Can you imagine? Your own brothers trap you in a pit and they sell you as a slave, I mean that’s incredibly unfair and so these slave traders took him down to Egypt and he was sold in a market to a man called Potiphar but Joseph was a class act and ultimately Potiphar put Joseph in charge of all of his affairs and obviously young Joseph wasn’t bad looking either because Potiphar’s wife wanted to drag him into bed. And when he refused she accused him of rape and Joseph, who did the right thing, ends up in prison.
See, life is so unfair sometimes. Now Joseph went on to become the prime minister of Egypt, second only to pharaoh but that time in that dungeon was so important, it was the place where he grew up, it was the place where he learned wisdom.
He was the youngest son, he was dads favourite, he had delusions of grandeur, he was this little recognition junkie.

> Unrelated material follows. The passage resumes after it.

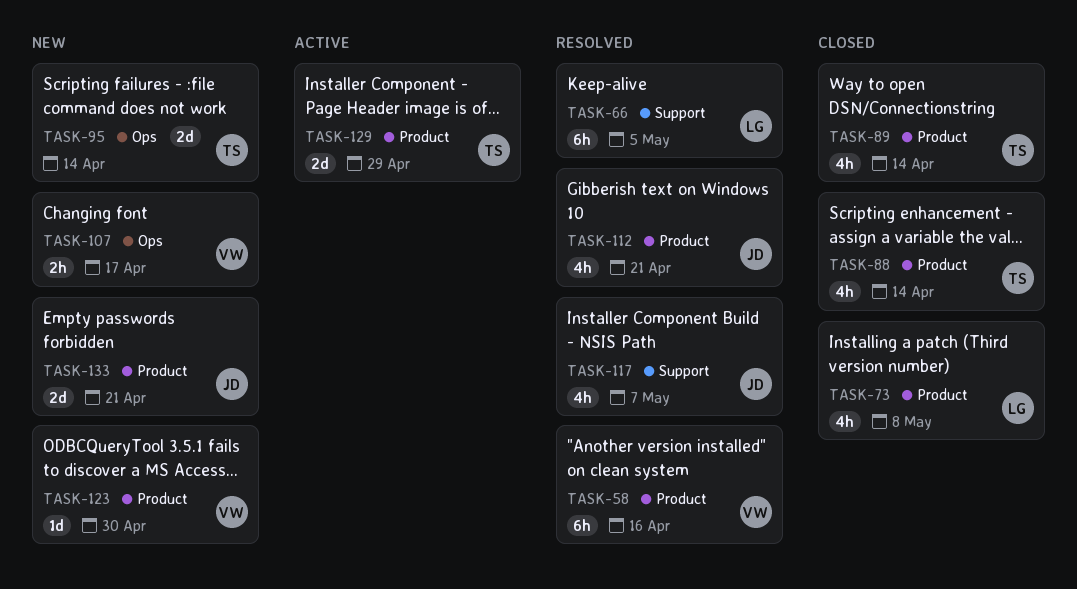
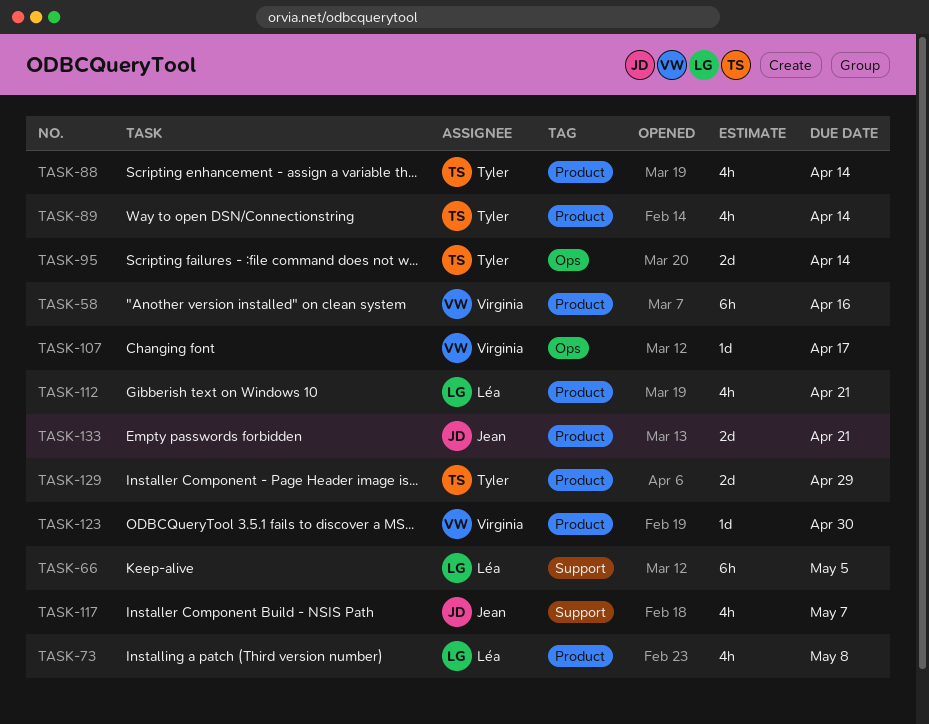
TASK-107, estimate: 2h -> 1d
TASK-112, owner: Jean -> Léa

And God had to deal with that and He did, by putting Joseph into slavery and then into that dungeon. See this didn’t last for hours or days or even weeks, this went on for years that God had Joseph in those incredibly unfair dark and lonely places. See, it seems that so often this is Gods way, to take us, to mould us and to shape us in those hidden places.
Have you ever noticed, in Gods creation, that new life always seems to happen in hidden places? A child is conceived and grows hidden in its mother’s womb. This little green grub crawling around on the leaves becomes a beautiful butterfly hidden away in its cocoon. You know what?
Those hidden places are where God takes us and where we suffer alone, they are the exact opposite of the limelight of recognition. They are exactly the places He needs to take us to change us, hidden away from the worlds gaze and recognition, adulation and praise and rewards, like a heroin addict going through withdrawal but the end of it we have a new freedom.
I have come to set the captives free.
And again He said:
If I set you free you will really be free.
When we don’t live our lives for recognition and reward anymore we are finally free, we’re finally at rest, we finally feel safe.
I look back on my life and I know that in that dark place God did His greatest work in me. He set me free from me, from being my own “little tin pot god”, from the fear and the insecurity of always needing the next fix of recognition. He works in mighty and mysterious ways, not always obvious, not always pleasant but always, always with one goal in mind – to set us free.